In St. John’s, the provincial government is preparing to build a wall. Not, like Donald Trump, to keep immigrants out, but to hold the floodwaters back.
What’s being planned is a floodwater berm 480 metres long and covering some 2.6 acres, to stop what environmental reports suggest could be the “inundation” of the province’s only tertiary care hospital, the Health Sciences Centre. The project’s in the environmental planning stage right now — three years ago, when planning started, the construction cost was expected to be $283,400.
Leary’s Brook is hardly remarkable. More an urban stream than a river, it’s hemmed in by marsh and small spruce, by battered peach-leaf willow and stunted birch. In most places, it’s only about 10 feet wide, and sports discarded shopping carts and tossed bicycles, the low-hanging branches on both sides hung with torn drapes of ragged plastic bags. There are ducks, brown trout, osprey and gulls, and most of the time, it’s a pleasant enough flow of fresh water.
But the brook drains a large watershed, including paved mall parking lots and ranks of subdivision houses in areas that used to be water-absorbing forest.
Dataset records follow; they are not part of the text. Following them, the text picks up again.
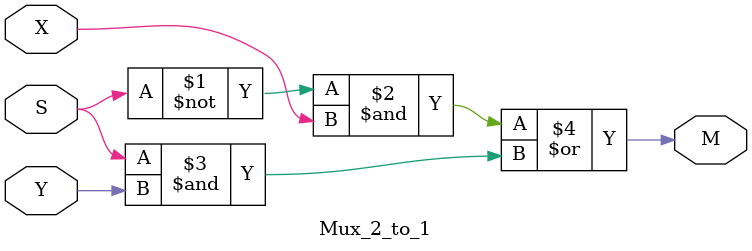
<source format=sv>

module Mux_2_to_1(X, Y, S, M);
	input X, Y, S; //two inputs and select bit
	output M;		//output of mux
	
	assign M = (~S & X) | (S & Y);
endmodule

</source>
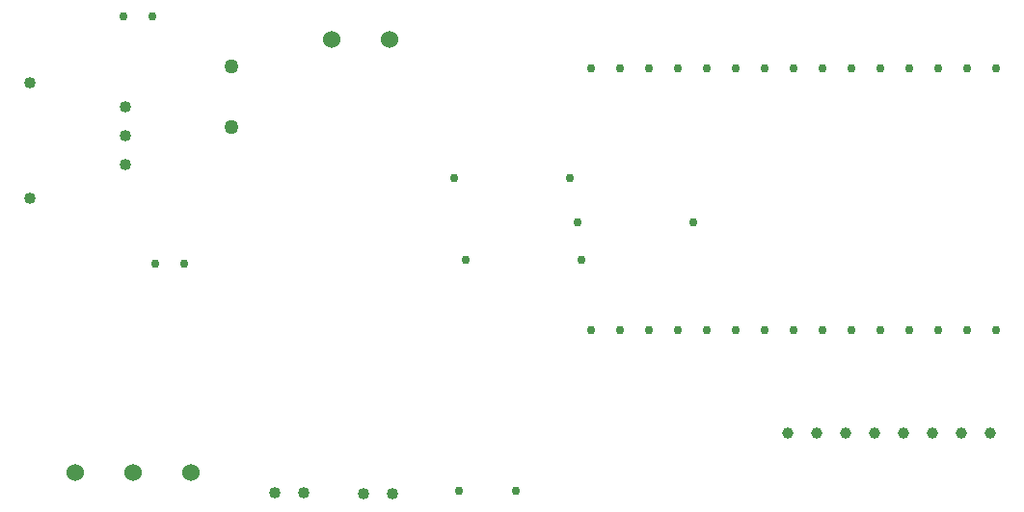
<source format=gbr>
G04 PROTEUS GERBER X2 FILE*
%TF.GenerationSoftware,Labcenter,Proteus,8.5-SP0-Build22067*%
%TF.CreationDate,2018-02-21T14:13:12+00:00*%
%TF.FileFunction,Plated,1,16,PTH*%
%TF.FilePolarity,Positive*%
%TF.Part,Single*%
%FSLAX45Y45*%
%MOMM*%
G01*
%TA.AperFunction,ComponentDrill*%
%ADD19C,0.762000*%
%ADD70C,1.000000*%
%ADD71C,1.016000*%
%ADD20C,1.524000*%
%ADD21C,1.270000*%
D19*
X+3467340Y+8194780D03*
X+5753340Y+8194780D03*
X+4737340Y+5894780D03*
X+2197340Y+5894780D03*
X+3721340Y+5894780D03*
X+4991340Y+5894780D03*
X+3721340Y+8194780D03*
X+5499340Y+8194780D03*
X+5499340Y+5894780D03*
X+4483340Y+5894780D03*
X+2959340Y+8194780D03*
X+5245340Y+8194780D03*
X+3213340Y+8194780D03*
X+4991340Y+8194780D03*
X+2705340Y+8194780D03*
X+2451340Y+8194780D03*
X+3213340Y+5894780D03*
X+2959340Y+5894780D03*
X+4229340Y+8194780D03*
X+4483340Y+8194780D03*
X+3975340Y+8194780D03*
X+4737340Y+8194780D03*
X+2197340Y+8194780D03*
X+3975340Y+5894780D03*
X+3467340Y+5894780D03*
X+2705340Y+5894780D03*
X+2451340Y+5894780D03*
X+5245340Y+5894780D03*
X+4229340Y+5894780D03*
X+5753340Y+5894780D03*
D70*
X+3929840Y+4985120D03*
X+4183840Y+4985120D03*
X+4437840Y+4985120D03*
X+4691840Y+4985120D03*
X+4945840Y+4985120D03*
X+5199840Y+4985120D03*
X+5453840Y+4985120D03*
X+5707840Y+4985120D03*
D19*
X+997280Y+7230028D03*
X+2013280Y+7230028D03*
X+1101460Y+6513620D03*
X+2117460Y+6513620D03*
D71*
X-579120Y+4460080D03*
X-325120Y+4460080D03*
X+200880Y+4450080D03*
X+454880Y+4450080D03*
D20*
X-78740Y+8450580D03*
X+429260Y+8450580D03*
X-2332178Y+4640580D03*
X-1824178Y+4640580D03*
X-1316178Y+4640580D03*
D21*
X-958258Y+7681659D03*
X-958258Y+8209979D03*
D19*
X-1626278Y+6479540D03*
X-1372278Y+6479540D03*
D71*
X-1890438Y+7856220D03*
X-1890438Y+7602220D03*
X-1890438Y+7348220D03*
D19*
X-1905678Y+8651240D03*
X-1651678Y+8651240D03*
D71*
X-2725420Y+7056120D03*
X-2725420Y+8072120D03*
D19*
X+2077720Y+6837680D03*
X+3093720Y+6837680D03*
X+1542000Y+4475480D03*
X+1042000Y+4475480D03*
M02*

</source>
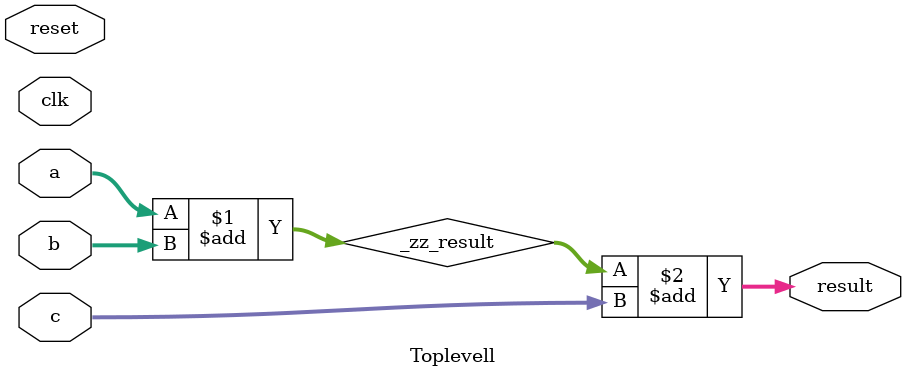
<source format=v>

`timescale 1ns/1ps

module Toplevell (
  input      [7:0]    a,
  input      [7:0]    b,
  input      [7:0]    c,
  output     [7:0]    result,
  input               clk,
  input               reset
);

  wire       [7:0]    _zz_result;
  reg        [1:0]    state;
  wire                when_file3_l13;
  wire                when_file3_l20;
  wire                when_file3_l27;

  assign _zz_result = (a + b);
  assign result = (_zz_result + c); // @[BaseType.scala 299:24]
  assign when_file3_l13 = (b < a); // @[BaseType.scala 305:24]
  assign when_file3_l20 = (c < a); // @[BaseType.scala 305:24]
  assign when_file3_l27 = (c < b); // @[BaseType.scala 305:24]
  always @(posedge clk or posedge reset) begin
    if(reset) begin
      state <= 2'b00; // @[Data.scala 400:33]
    end else begin
      case(state)
        2'b00 : begin
          if(when_file3_l13) begin
            state <= 2'b01; // @[file3.scala 14:15]
          end else begin
            state <= 2'b10; // @[file3.scala 16:15]
          end
        end
        2'b01 : begin
          if(when_file3_l20) begin
            state <= 2'b10; // @[file3.scala 21:15]
          end else begin
            state <= 2'b00; // @[file3.scala 23:15]
          end
        end
        2'b10 : begin
          if(when_file3_l27) begin
            state <= 2'b00; // @[file3.scala 28:15]
          end else begin
            state <= 2'b01; // @[file3.scala 30:15]
          end
        end
        default : begin
        end
      endcase
    end
  end


endmodule

</source>
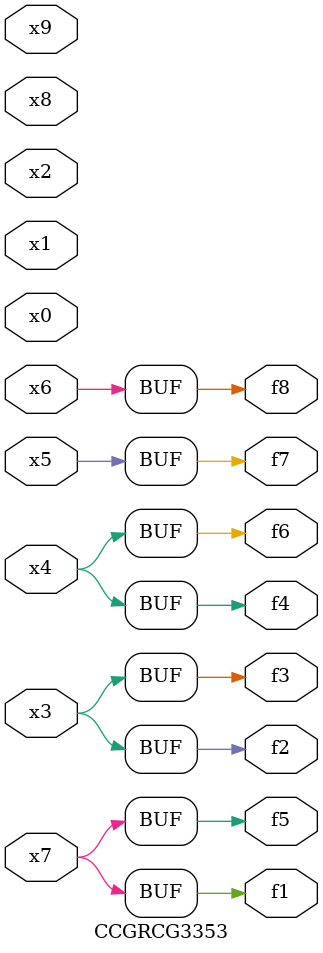
<source format=v>
module CCGRCG3353(
	input x0, x1, x2, x3, x4, x5, x6, x7, x8, x9,
	output f1, f2, f3, f4, f5, f6, f7, f8
);
	assign f1 = x7;
	assign f2 = x3;
	assign f3 = x3;
	assign f4 = x4;
	assign f5 = x7;
	assign f6 = x4;
	assign f7 = x5;
	assign f8 = x6;
endmodule

</source>
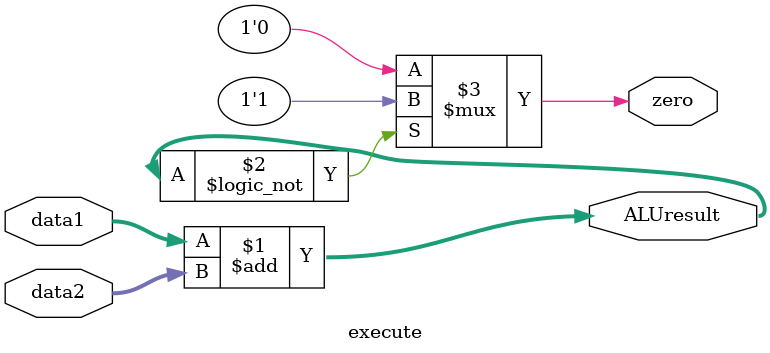
<source format=v>
`timescale 1ns / 1ps
module execute(
    input [7:0] data1,
    input [7:0] data2,
//    input [2:0] ALUctrl,
    output [7:0] ALUresult,
    output zero
    );
	 
assign ALUresult = data1+data2;
assign zero = (ALUresult==0)?(1'b1):(1'b0);

endmodule

</source>
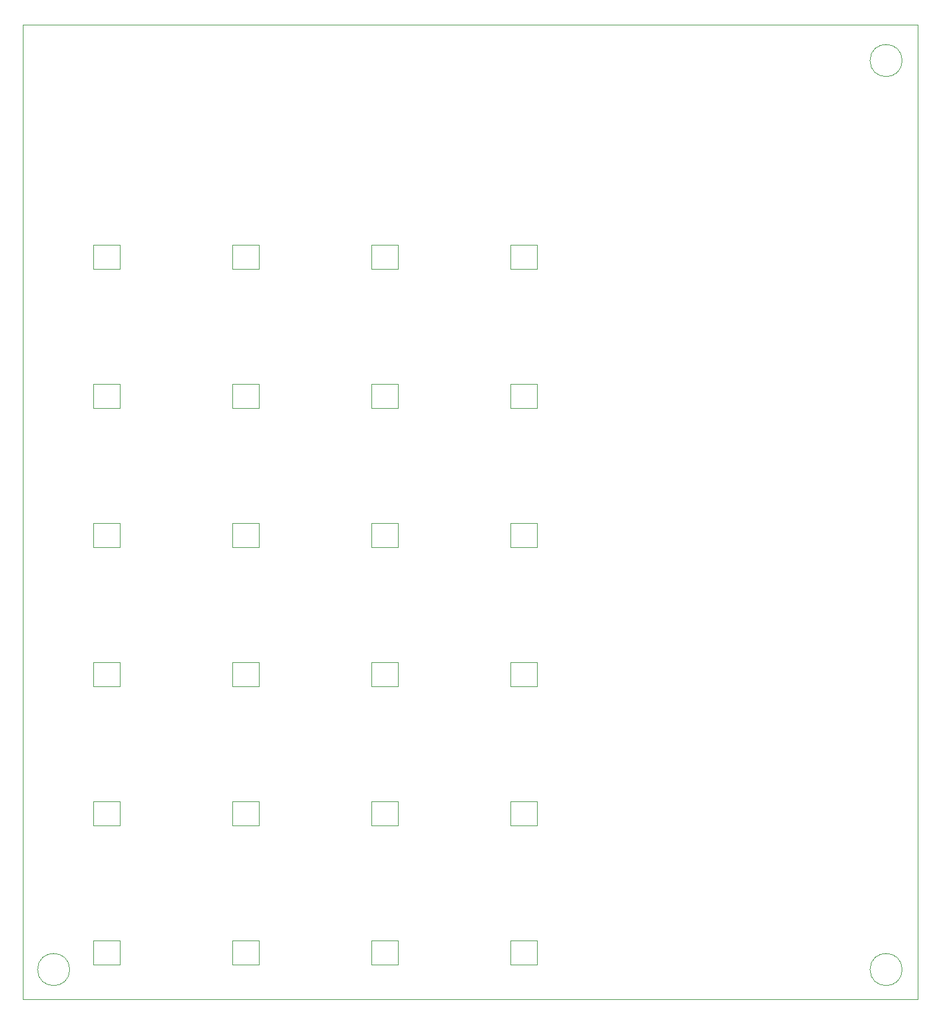
<source format=gbr>
G04 #@! TF.GenerationSoftware,KiCad,Pcbnew,(5.1.5)-3*
G04 #@! TF.CreationDate,2020-04-09T07:49:00+02:00*
G04 #@! TF.ProjectId,NumPad,4e756d50-6164-42e6-9b69-6361645f7063,rev?*
G04 #@! TF.SameCoordinates,Original*
G04 #@! TF.FileFunction,Profile,NP*
%FSLAX46Y46*%
G04 Gerber Fmt 4.6, Leading zero omitted, Abs format (unit mm)*
G04 Created by KiCad (PCBNEW (5.1.5)-3) date 2020-04-09 07:49:00*
%MOMM*%
%LPD*%
G04 APERTURE LIST*
%ADD10C,0.050000*%
G04 APERTURE END LIST*
D10*
X26330000Y-179578000D02*
G75*
G03X26330000Y-179578000I-2200000J0D01*
G01*
X140376000Y-55118000D02*
G75*
G03X140376000Y-55118000I-2200000J0D01*
G01*
X140376000Y-179578000D02*
G75*
G03X140376000Y-179578000I-2200000J0D01*
G01*
X142494000Y-50200000D02*
X142494000Y-183675000D01*
X19875000Y-50200000D02*
X142494000Y-50200000D01*
X19875000Y-183675000D02*
X142494000Y-183675000D01*
X19875000Y-50200000D02*
X19875000Y-183675000D01*
X90370000Y-175580000D02*
X90370000Y-178870000D01*
X71320000Y-175580000D02*
X71320000Y-178870000D01*
X52270000Y-175580000D02*
X52270000Y-178870000D01*
X33220000Y-175580000D02*
X33220000Y-178870000D01*
X90370000Y-156530000D02*
X90370000Y-159820000D01*
X71320000Y-156530000D02*
X71320000Y-159820000D01*
X52270000Y-156530000D02*
X52270000Y-159820000D01*
X33220000Y-156530000D02*
X33220000Y-159820000D01*
X90370000Y-137480000D02*
X90370000Y-140770000D01*
X71320000Y-137480000D02*
X71320000Y-140770000D01*
X52270000Y-137480000D02*
X52270000Y-140770000D01*
X33220000Y-137480000D02*
X33220000Y-140770000D01*
X90370000Y-118430000D02*
X90370000Y-121720000D01*
X71320000Y-118430000D02*
X71320000Y-121720000D01*
X52270000Y-118430000D02*
X52270000Y-121720000D01*
X33220000Y-118430000D02*
X33220000Y-121720000D01*
X90370000Y-99380000D02*
X90370000Y-102670000D01*
X71320000Y-99380000D02*
X71320000Y-102670000D01*
X52270000Y-99380000D02*
X52270000Y-102670000D01*
X33220000Y-99380000D02*
X33220000Y-102670000D01*
X90370000Y-80330000D02*
X90370000Y-83620000D01*
X71320000Y-80330000D02*
X71320000Y-83620000D01*
X52270000Y-80330000D02*
X52270000Y-83620000D01*
X86730000Y-178870000D02*
X86730000Y-175580000D01*
X67680000Y-178870000D02*
X67680000Y-175580000D01*
X48630000Y-178870000D02*
X48630000Y-175580000D01*
X29580000Y-178870000D02*
X29580000Y-175580000D01*
X86730000Y-159820000D02*
X86730000Y-156530000D01*
X67680000Y-159820000D02*
X67680000Y-156530000D01*
X48630000Y-159820000D02*
X48630000Y-156530000D01*
X29580000Y-159820000D02*
X29580000Y-156530000D01*
X86730000Y-140770000D02*
X86730000Y-137480000D01*
X67680000Y-140770000D02*
X67680000Y-137480000D01*
X48630000Y-140770000D02*
X48630000Y-137480000D01*
X29580000Y-140770000D02*
X29580000Y-137480000D01*
X86730000Y-121720000D02*
X86730000Y-118430000D01*
X67680000Y-121720000D02*
X67680000Y-118430000D01*
X48630000Y-121720000D02*
X48630000Y-118430000D01*
X29580000Y-121720000D02*
X29580000Y-118430000D01*
X86730000Y-102670000D02*
X86730000Y-99380000D01*
X67680000Y-102670000D02*
X67680000Y-99380000D01*
X48630000Y-102670000D02*
X48630000Y-99380000D01*
X29580000Y-102670000D02*
X29580000Y-99380000D01*
X86730000Y-83620000D02*
X86730000Y-80330000D01*
X67680000Y-83620000D02*
X67680000Y-80330000D01*
X48630000Y-83620000D02*
X48630000Y-80330000D01*
X86730000Y-175580000D02*
X90370000Y-175580000D01*
X67680000Y-175580000D02*
X71320000Y-175580000D01*
X48630000Y-175580000D02*
X52270000Y-175580000D01*
X29580000Y-175580000D02*
X33220000Y-175580000D01*
X86730000Y-156530000D02*
X90370000Y-156530000D01*
X67680000Y-156530000D02*
X71320000Y-156530000D01*
X48630000Y-156530000D02*
X52270000Y-156530000D01*
X29580000Y-156530000D02*
X33220000Y-156530000D01*
X86730000Y-137480000D02*
X90370000Y-137480000D01*
X67680000Y-137480000D02*
X71320000Y-137480000D01*
X48630000Y-137480000D02*
X52270000Y-137480000D01*
X29580000Y-137480000D02*
X33220000Y-137480000D01*
X86730000Y-118430000D02*
X90370000Y-118430000D01*
X67680000Y-118430000D02*
X71320000Y-118430000D01*
X48630000Y-118430000D02*
X52270000Y-118430000D01*
X29580000Y-118430000D02*
X33220000Y-118430000D01*
X86730000Y-99380000D02*
X90370000Y-99380000D01*
X67680000Y-99380000D02*
X71320000Y-99380000D01*
X48630000Y-99380000D02*
X52270000Y-99380000D01*
X29580000Y-99380000D02*
X33220000Y-99380000D01*
X86730000Y-80330000D02*
X90370000Y-80330000D01*
X67680000Y-80330000D02*
X71320000Y-80330000D01*
X48630000Y-80330000D02*
X52270000Y-80330000D01*
X90370000Y-178870000D02*
X86730000Y-178870000D01*
X71320000Y-178870000D02*
X67680000Y-178870000D01*
X52270000Y-178870000D02*
X48630000Y-178870000D01*
X33220000Y-178870000D02*
X29580000Y-178870000D01*
X90370000Y-159820000D02*
X86730000Y-159820000D01*
X71320000Y-159820000D02*
X67680000Y-159820000D01*
X52270000Y-159820000D02*
X48630000Y-159820000D01*
X33220000Y-159820000D02*
X29580000Y-159820000D01*
X90370000Y-140770000D02*
X86730000Y-140770000D01*
X71320000Y-140770000D02*
X67680000Y-140770000D01*
X52270000Y-140770000D02*
X48630000Y-140770000D01*
X33220000Y-140770000D02*
X29580000Y-140770000D01*
X90370000Y-121720000D02*
X86730000Y-121720000D01*
X71320000Y-121720000D02*
X67680000Y-121720000D01*
X52270000Y-121720000D02*
X48630000Y-121720000D01*
X33220000Y-121720000D02*
X29580000Y-121720000D01*
X90370000Y-102670000D02*
X86730000Y-102670000D01*
X71320000Y-102670000D02*
X67680000Y-102670000D01*
X52270000Y-102670000D02*
X48630000Y-102670000D01*
X33220000Y-102670000D02*
X29580000Y-102670000D01*
X90370000Y-83620000D02*
X86730000Y-83620000D01*
X71320000Y-83620000D02*
X67680000Y-83620000D01*
X52270000Y-83620000D02*
X48630000Y-83620000D01*
X29580000Y-83620000D02*
X29580000Y-80330000D01*
X33220000Y-83620000D02*
X29580000Y-83620000D01*
X33220000Y-80330000D02*
X33220000Y-83620000D01*
X29580000Y-80330000D02*
X33220000Y-80330000D01*
M02*

</source>
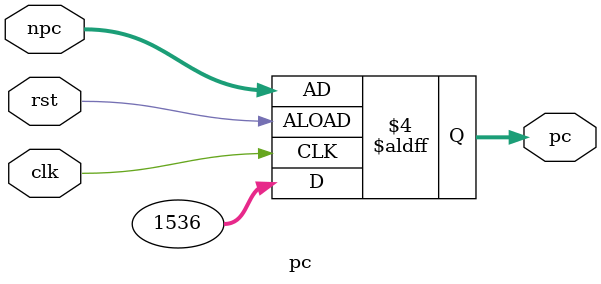
<source format=v>

module pc(npc,clk,rst,pc);
input clk;
input rst;
input [31:0] npc;
output [31:0] pc;
reg [31:0]pc;
initial 
begin
pc=32'o0000_3000;
end
always @(posedge clk or negedge rst)
   begin 
	if (rst==1)
             pc=32'o0000_3000;
         else 
              pc=npc;
   end
endmodule
</source>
That means lots of water can move downstream quickly — and, as the province has seen in recent years, even more water than is usually expected.
That’s because, as the environment changes, storms sweeping up from the south are bringing more and more tropical moisture, and much higher rainfalls than infrastructure designers ever expected. That’s led to a change in what planners call the 100-year feature: designing systems to withstand the peak storm or rainfall that can be expected in 100 years. (In Cape Breton, they’d call that 100-year event Thanksgiving 2016 — parts of Sydney saw 219 millimetres of rain fall that day, making it the wettest day since records started being kept in 1870.)
That kind of rainfall would convert little Leary’s Brook to a torrent, completely covering a nearby thoroughfare, flooding hospital utility tunnels and potentially flooding the hospital itself.
Changes to flood flows on that small urban river are remarkable; while it was thought that the 20-year peak at a bridge just above the hospital was 47.3 cubic metres per second, the new flow is almost half again as high: 68.2 cubic metres per second. In the hundred-year storm model? Possible flow rates have risen from 64.4 cubic metres per second to 91.9 cubic metres per second.
The hospital is not alone in deciding to move forward with construction to deal with increased flooding.
The City of St. John’s is considering berms all along Leary’s Brook and in other parts of the associated Rennie’s River watershed. The city is also building a weir to allow it to use a pond on the river, Long Pond, as a catchment to hold floodwaters during peak rainfalls. The cost? Around $4.5 million, give or take, depending on which option the city chooses, on top of the quarter-million-dollars being spent to protect the hospital.
It’s good urban planning, but it’s something else as well: it’s considerable spending and a tacit admission that the times, and the weather, are a’changing. And that means taxpayers are going to have to find the cash necessary to help keep basements dry, and rivers somewhere close to their courses.
The alternative, as Sydney can attest, can be even more expensive. — by Dec. 8, the cleanup price tag there was already $15 million. And climbing.